◆ Assigned task ◆
Give back exactly the first lines of the entries below, through the line with "در انبار موجود نیست".

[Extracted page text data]
**********
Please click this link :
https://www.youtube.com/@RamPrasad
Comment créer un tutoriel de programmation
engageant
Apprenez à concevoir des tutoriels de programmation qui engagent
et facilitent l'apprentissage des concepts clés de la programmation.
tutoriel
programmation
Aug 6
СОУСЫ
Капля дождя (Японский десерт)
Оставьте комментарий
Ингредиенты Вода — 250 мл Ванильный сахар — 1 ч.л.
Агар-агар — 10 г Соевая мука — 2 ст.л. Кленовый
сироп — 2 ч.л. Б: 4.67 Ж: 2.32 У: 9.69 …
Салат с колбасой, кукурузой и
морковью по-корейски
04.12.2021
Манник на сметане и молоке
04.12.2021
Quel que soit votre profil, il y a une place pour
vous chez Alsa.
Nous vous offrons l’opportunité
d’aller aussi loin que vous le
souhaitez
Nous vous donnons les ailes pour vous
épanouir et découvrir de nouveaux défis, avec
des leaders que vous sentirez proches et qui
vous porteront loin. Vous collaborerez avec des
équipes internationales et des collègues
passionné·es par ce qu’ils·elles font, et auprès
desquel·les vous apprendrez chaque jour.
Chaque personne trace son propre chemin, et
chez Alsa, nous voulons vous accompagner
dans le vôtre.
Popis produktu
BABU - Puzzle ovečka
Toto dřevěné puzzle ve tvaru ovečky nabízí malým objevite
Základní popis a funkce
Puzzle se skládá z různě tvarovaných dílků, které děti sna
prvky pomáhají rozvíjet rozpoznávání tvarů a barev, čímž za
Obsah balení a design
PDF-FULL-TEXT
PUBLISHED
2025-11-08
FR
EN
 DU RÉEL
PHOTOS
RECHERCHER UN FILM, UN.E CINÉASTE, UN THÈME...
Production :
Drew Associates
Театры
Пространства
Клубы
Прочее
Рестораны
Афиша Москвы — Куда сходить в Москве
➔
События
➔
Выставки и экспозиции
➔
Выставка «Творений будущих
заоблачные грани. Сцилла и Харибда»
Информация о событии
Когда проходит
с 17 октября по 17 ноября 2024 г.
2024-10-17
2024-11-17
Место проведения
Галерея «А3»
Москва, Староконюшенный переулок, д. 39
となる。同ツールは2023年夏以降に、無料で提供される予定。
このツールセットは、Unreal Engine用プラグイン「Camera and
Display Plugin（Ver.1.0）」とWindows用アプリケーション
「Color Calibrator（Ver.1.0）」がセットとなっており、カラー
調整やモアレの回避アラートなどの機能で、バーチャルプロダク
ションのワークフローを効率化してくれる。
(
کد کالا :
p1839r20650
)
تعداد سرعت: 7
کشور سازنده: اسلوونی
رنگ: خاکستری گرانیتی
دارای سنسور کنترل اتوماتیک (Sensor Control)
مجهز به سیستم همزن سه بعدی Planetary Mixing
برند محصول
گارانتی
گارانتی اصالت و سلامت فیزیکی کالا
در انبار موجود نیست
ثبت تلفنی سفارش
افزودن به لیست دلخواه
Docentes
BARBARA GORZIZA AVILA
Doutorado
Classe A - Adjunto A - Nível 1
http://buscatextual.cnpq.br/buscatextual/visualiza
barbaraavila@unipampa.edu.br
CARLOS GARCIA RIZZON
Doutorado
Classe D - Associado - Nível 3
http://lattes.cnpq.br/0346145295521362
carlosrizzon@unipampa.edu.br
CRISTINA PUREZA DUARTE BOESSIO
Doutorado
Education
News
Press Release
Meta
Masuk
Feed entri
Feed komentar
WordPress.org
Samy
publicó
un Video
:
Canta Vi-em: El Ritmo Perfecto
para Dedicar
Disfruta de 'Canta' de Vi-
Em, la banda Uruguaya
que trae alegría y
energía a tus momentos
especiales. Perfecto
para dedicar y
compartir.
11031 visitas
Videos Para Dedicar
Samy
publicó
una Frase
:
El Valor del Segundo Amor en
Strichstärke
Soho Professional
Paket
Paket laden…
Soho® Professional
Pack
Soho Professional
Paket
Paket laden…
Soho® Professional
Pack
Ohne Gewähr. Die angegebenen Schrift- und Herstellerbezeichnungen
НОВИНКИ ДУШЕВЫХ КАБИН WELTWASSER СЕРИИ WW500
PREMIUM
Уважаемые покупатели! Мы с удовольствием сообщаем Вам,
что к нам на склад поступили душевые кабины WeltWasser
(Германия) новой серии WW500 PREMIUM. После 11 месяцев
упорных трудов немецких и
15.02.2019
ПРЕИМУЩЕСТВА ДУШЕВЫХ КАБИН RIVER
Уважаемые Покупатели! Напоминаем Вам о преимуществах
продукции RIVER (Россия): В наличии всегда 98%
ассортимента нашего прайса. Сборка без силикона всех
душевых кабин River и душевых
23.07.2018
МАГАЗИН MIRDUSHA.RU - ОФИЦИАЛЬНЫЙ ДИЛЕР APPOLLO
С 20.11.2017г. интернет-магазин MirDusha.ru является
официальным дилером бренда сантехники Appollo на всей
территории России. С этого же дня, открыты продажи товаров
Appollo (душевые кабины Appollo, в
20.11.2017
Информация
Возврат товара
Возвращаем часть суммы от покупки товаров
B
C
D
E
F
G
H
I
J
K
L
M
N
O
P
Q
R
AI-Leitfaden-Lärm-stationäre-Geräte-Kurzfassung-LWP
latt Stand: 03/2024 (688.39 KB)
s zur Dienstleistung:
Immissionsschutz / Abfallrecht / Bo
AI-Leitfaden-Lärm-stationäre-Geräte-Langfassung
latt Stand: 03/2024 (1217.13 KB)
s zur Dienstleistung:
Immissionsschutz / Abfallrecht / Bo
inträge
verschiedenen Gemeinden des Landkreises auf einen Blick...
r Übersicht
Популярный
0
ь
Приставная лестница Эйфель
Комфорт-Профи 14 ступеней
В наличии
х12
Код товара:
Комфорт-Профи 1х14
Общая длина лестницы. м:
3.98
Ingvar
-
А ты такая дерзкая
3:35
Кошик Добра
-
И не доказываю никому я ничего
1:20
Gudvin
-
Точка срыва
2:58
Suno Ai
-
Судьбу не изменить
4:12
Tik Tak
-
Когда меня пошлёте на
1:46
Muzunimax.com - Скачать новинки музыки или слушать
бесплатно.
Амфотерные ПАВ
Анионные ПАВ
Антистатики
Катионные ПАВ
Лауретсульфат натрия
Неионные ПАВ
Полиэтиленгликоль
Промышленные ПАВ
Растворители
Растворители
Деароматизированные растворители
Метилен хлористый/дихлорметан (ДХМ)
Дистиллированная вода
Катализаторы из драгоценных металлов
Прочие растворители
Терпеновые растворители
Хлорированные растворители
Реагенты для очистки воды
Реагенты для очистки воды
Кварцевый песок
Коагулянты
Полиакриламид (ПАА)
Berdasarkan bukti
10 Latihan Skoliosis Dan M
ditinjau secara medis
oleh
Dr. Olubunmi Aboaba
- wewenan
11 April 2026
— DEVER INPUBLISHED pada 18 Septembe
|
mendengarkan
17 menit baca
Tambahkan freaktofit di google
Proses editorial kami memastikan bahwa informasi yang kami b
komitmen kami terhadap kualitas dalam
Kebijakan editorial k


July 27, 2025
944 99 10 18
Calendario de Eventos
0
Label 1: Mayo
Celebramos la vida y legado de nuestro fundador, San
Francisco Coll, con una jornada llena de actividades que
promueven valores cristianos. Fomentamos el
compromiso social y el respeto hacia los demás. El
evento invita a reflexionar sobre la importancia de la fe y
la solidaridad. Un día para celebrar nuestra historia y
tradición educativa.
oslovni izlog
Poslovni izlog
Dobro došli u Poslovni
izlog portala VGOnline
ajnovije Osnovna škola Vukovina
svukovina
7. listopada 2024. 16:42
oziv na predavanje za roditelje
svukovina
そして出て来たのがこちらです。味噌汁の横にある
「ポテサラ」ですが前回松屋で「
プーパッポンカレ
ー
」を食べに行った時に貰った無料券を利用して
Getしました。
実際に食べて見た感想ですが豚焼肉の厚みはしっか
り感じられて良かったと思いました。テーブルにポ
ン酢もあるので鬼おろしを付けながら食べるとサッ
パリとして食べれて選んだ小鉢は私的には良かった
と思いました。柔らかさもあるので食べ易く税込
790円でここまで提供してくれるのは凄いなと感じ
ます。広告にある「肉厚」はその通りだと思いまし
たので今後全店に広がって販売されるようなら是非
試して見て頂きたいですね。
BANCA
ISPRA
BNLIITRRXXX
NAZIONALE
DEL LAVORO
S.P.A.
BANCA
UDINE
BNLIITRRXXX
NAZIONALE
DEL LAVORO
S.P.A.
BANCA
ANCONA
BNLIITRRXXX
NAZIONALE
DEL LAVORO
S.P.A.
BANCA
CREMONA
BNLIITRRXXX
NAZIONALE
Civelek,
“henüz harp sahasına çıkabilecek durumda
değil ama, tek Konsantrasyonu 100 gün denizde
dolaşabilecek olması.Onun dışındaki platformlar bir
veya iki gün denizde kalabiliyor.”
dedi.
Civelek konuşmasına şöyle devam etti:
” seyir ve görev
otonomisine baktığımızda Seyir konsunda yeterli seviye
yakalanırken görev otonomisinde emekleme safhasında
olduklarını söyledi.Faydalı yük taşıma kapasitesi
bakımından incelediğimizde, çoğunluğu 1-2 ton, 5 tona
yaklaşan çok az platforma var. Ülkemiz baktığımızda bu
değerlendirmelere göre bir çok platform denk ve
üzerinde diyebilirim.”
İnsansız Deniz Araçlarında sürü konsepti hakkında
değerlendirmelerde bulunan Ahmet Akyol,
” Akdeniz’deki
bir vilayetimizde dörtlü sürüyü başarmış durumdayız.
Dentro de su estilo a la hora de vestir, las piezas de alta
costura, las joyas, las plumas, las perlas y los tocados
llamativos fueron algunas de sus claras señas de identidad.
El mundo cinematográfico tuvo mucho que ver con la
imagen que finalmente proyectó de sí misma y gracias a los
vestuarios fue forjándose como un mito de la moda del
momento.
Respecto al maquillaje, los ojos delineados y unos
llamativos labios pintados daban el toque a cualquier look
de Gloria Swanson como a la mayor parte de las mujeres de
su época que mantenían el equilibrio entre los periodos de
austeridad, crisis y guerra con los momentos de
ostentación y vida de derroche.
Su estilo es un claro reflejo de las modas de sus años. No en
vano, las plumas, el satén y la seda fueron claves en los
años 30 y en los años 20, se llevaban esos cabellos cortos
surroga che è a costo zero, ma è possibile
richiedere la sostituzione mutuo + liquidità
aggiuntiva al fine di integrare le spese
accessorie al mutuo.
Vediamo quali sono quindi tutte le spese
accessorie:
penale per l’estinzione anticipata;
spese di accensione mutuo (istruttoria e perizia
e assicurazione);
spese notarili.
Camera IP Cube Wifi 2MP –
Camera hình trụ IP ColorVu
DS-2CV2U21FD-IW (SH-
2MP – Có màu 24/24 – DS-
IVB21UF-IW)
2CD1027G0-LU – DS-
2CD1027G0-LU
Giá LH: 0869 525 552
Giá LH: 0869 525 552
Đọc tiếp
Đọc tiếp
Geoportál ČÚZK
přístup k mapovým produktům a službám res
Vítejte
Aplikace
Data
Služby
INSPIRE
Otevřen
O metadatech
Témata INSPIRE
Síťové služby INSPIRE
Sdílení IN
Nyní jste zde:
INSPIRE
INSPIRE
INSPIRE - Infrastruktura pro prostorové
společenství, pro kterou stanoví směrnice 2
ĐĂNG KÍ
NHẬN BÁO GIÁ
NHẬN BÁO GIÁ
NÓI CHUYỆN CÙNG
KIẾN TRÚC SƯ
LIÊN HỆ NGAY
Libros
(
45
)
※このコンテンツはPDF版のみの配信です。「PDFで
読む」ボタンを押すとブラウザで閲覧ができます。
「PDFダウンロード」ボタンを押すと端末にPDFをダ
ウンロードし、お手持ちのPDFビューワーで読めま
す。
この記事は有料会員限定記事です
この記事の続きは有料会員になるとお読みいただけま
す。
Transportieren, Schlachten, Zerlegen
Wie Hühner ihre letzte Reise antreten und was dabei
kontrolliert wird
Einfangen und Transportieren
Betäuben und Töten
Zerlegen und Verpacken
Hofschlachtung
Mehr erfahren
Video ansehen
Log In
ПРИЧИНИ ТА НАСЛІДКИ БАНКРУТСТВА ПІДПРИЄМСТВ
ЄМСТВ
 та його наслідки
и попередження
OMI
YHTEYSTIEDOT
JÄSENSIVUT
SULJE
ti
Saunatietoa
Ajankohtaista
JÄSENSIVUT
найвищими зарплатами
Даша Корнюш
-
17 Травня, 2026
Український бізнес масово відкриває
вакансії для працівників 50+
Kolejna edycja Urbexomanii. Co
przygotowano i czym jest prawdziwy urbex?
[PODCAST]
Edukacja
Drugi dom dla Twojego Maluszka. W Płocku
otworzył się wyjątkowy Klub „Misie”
**********
◆ Answer to this exercise ◆
Please click this link :
https://www.youtube.com/@RamPrasad
Comment créer un tutoriel de programmation
engageant
Apprenez à concevoir des tutoriels de programmation qui engagent
et facilitent l'apprentissage des concepts clés de la programmation.
tutoriel
programmation
Aug 6
СОУСЫ
Капля дождя (Японский десерт)
Оставьте комментарий
Ингредиенты Вода — 250 мл Ванильный сахар — 1 ч.л.
Агар-агар — 10 г Соевая мука — 2 ст.л. Кленовый
сироп — 2 ч.л. Б: 4.67 Ж: 2.32 У: 9.69 …
Салат с колбасой, кукурузой и
морковью по-корейски
04.12.2021
Манник на сметане и молоке
04.12.2021
Quel que soit votre profil, il y a une place pour
vous chez Alsa.
Nous vous offrons l’opportunité
d’aller aussi loin que vous le
souhaitez
Nous vous donnons les ailes pour vous
épanouir et découvrir de nouveaux défis, avec
des leaders que vous sentirez proches et qui
vous porteront loin. Vous collaborerez avec des
équipes internationales et des collègues
passionné·es par ce qu’ils·elles font, et auprès
desquel·les vous apprendrez chaque jour.
Chaque personne trace son propre chemin, et
chez Alsa, nous voulons vous accompagner
dans le vôtre.
Popis produktu
BABU - Puzzle ovečka
Toto dřevěné puzzle ve tvaru ovečky nabízí malým objevite
Základní popis a funkce
Puzzle se skládá z různě tvarovaných dílků, které děti sna
prvky pomáhají rozvíjet rozpoznávání tvarů a barev, čímž za
Obsah balení a design
PDF-FULL-TEXT
PUBLISHED
2025-11-08
FR
EN
 DU RÉEL
PHOTOS
RECHERCHER UN FILM, UN.E CINÉASTE, UN THÈME...
Production :
Drew Associates
Театры
Пространства
Клубы
Прочее
Рестораны
Афиша Москвы — Куда сходить в Москве
➔
События
➔
Выставки и экспозиции
➔
Выставка «Творений будущих
заоблачные грани. Сцилла и Харибда»
Информация о событии
Когда проходит
с 17 октября по 17 ноября 2024 г.
2024-10-17
2024-11-17
Место проведения
Галерея «А3»
Москва, Староконюшенный переулок, д. 39
となる。同ツールは2023年夏以降に、無料で提供される予定。
このツールセットは、Unreal Engine用プラグイン「Camera and
Display Plugin（Ver.1.0）」とWindows用アプリケーション
「Color Calibrator（Ver.1.0）」がセットとなっており、カラー
調整やモアレの回避アラートなどの機能で、バーチャルプロダク
ションのワークフローを効率化してくれる。
(
کد کالا :
p1839r20650
)
تعداد سرعت: 7
کشور سازنده: اسلوونی
رنگ: خاکستری گرانیتی
دارای سنسور کنترل اتوماتیک (Sensor Control)
مجهز به سیستم همزن سه بعدی Planetary Mixing
برند محصول
گارانتی
گارانتی اصالت و سلامت فیزیکی کالا
در انبار موجود نیست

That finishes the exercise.